(Bloomberg)—Bringing Bringing shopping malls online could be the answer to a problem that’s gnawed at e-commerce for years, namely how to slash delivery costs for the “last mile” before a product reaches its buyer, according to the chief executive of Citycon Oyj.
Citycon, which operates 40 malls across the Nordic countries and Estonia, is building a click-and-collect service that would allow consumers to shop the full array of a mall’s offerings on one website and pick up the goods from a convenient location, according to Chief Executive Officer F. Scott Ball.
That means looking at aggregating a plethora of shops under one umbrella -- unlike the various ad-hoc meet-and-collect services that popped up during the pandemic or have been built by individual retailers.
Online shopping is “here to stay” and “there’s a real opportunity for us to parlay this and become the last-mile delivery answer,” Ball said in an interview in Stockholm.
Mall owners around the world are looking into alternative ways to use their real estate as retailers downside and to profit from growing e-commerce. In the U.S., mall operator Simon Property Group Inc. has been in talks with Amazon.com Inc. to turn some empty store space into Amazon fulfillment centers, according to a Dow Jones report. In Spain and Portugal, Merlin Properties Socimi SA sees city car parks doubling as overnight docking-stations for speedier deliveries. Other attempts to solve the last-mile cost issue involve autonomous delivery robots, vehicles and drones.
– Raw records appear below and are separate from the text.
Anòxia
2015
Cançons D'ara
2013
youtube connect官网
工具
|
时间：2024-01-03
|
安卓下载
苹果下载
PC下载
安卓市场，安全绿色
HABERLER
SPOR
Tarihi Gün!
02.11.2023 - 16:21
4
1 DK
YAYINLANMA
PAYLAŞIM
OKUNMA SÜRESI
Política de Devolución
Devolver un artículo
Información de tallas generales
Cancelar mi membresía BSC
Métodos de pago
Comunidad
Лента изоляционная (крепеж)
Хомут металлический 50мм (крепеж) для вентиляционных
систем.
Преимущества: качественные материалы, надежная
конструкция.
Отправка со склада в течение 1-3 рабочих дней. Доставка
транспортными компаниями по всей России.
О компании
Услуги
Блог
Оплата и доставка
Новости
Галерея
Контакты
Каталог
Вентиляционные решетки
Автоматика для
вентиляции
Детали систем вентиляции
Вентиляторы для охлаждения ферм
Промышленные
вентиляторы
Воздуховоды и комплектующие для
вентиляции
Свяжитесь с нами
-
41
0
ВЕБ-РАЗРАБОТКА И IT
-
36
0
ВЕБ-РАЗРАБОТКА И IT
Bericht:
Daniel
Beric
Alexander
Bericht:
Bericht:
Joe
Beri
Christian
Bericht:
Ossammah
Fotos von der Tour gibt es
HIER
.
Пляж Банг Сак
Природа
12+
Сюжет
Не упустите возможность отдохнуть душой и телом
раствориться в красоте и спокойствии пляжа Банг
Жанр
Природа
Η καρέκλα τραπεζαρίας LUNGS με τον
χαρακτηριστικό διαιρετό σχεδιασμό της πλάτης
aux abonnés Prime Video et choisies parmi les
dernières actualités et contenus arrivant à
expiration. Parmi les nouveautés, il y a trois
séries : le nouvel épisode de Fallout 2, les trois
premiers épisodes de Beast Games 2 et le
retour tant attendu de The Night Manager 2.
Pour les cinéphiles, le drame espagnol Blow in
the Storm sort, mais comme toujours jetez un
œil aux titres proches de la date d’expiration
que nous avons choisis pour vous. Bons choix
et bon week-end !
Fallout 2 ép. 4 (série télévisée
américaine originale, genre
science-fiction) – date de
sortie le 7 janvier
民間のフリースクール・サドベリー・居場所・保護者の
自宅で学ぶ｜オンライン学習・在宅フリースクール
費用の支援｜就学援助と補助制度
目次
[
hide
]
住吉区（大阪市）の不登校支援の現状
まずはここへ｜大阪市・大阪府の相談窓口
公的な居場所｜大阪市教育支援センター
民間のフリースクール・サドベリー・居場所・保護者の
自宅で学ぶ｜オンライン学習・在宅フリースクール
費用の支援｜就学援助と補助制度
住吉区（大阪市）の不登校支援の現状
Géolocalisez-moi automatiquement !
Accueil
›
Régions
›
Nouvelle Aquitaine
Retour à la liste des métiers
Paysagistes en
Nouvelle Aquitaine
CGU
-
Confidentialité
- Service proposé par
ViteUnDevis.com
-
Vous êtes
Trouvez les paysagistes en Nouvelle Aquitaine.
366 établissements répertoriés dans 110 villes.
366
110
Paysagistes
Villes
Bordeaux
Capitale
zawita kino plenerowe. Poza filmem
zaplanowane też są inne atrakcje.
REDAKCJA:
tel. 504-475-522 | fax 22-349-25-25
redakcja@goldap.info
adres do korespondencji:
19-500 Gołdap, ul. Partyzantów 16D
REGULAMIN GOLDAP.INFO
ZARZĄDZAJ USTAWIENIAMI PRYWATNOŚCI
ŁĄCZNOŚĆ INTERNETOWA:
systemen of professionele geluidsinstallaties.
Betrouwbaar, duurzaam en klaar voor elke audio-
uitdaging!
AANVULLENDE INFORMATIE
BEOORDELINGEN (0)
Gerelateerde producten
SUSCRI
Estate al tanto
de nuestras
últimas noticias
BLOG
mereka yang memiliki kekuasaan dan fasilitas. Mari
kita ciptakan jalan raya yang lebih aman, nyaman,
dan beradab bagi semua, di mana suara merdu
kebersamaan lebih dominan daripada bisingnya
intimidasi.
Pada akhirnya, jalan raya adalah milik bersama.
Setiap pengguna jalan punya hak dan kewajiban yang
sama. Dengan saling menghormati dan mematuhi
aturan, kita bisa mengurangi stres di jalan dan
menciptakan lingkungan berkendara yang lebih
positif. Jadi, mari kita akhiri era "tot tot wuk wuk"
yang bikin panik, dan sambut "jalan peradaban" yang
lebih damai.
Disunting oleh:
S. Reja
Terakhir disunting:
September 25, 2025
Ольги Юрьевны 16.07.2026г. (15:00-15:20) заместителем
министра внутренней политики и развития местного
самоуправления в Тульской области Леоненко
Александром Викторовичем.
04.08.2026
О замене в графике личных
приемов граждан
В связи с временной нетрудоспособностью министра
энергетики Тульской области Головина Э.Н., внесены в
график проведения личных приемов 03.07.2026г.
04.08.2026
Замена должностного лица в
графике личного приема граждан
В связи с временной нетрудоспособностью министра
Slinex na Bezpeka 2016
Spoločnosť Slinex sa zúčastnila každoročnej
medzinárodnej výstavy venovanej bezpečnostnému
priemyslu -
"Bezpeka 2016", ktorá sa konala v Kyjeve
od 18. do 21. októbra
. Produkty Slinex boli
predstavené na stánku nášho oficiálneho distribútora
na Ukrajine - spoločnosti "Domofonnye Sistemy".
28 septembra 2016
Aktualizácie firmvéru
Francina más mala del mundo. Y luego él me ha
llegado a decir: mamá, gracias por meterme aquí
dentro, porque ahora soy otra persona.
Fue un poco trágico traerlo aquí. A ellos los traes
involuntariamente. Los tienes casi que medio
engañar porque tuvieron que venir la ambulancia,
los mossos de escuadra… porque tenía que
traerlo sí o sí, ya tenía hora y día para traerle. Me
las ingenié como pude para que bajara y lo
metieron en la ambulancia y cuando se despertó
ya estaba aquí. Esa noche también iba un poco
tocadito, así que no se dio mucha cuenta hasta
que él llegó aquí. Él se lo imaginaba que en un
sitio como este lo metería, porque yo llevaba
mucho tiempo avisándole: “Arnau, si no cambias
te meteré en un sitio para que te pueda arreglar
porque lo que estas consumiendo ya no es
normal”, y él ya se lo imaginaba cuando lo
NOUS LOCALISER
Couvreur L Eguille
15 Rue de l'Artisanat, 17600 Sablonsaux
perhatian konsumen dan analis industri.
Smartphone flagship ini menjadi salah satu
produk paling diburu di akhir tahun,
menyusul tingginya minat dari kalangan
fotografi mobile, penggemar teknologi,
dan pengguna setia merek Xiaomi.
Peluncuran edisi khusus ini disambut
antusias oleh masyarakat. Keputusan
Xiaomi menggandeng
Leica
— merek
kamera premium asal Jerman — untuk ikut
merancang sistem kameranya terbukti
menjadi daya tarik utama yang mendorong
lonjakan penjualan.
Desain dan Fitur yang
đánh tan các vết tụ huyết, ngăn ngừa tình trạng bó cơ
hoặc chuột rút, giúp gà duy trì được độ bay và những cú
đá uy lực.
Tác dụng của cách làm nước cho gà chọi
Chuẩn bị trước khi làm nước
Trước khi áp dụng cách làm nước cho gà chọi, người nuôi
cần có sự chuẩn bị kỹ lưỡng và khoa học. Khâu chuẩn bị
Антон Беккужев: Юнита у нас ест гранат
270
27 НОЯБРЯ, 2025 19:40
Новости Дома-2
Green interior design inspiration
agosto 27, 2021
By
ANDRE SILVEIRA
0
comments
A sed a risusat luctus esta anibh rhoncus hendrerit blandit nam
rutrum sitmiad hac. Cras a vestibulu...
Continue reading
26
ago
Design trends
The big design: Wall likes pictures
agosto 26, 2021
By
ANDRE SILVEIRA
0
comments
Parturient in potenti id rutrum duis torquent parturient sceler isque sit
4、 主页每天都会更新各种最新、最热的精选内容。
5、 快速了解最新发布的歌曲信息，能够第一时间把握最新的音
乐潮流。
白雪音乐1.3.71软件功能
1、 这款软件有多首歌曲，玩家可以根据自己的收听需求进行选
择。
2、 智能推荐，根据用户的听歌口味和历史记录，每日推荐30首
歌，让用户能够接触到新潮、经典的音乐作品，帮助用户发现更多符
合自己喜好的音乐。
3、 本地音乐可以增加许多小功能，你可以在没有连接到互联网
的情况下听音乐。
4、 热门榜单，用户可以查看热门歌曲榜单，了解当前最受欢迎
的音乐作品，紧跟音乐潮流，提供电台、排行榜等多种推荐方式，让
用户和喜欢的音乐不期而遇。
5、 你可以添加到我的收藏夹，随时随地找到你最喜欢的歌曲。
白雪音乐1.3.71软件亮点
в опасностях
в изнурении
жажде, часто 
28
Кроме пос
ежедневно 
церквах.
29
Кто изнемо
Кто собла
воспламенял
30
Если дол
Though Citycon is more insulated from the crisis than many of its rivals -- the majority of the products sold in its malls are necessities while fashion and apparel accounts for less than a quarter of its tenants -- it started developing the first version of the service as the pandemic spread, assigning meet-and-collect locations at each of its properties.
Adding click-and-collect services will give consumers another reason to visit shopping centers in the future, Ball said.
“I don’t think it will ever replace bricks and mortar,” he said of e-commerce. “At the end of the day people are still social beings, I don’t think you’ll see online becoming the primary way people shop.”
The next challenge for Citycon is to convince multiple retailers to unite under one umbrella.
“The true scalable ability where I can shop virtually the whole shopping center from my living room and simply have it dropped in my trunk, that’s at least another year out,” Ball said.
In the meantime, it has identified another growth opportunity. It plans to develop residential real estate adjacent to its retail properties (it’s not converting sales space), thanks to efforts by local authorities to make cities “greener.” Once Citycon finalizes those plans, retail “could make up somewhere around two thirds” of the business, Ball said.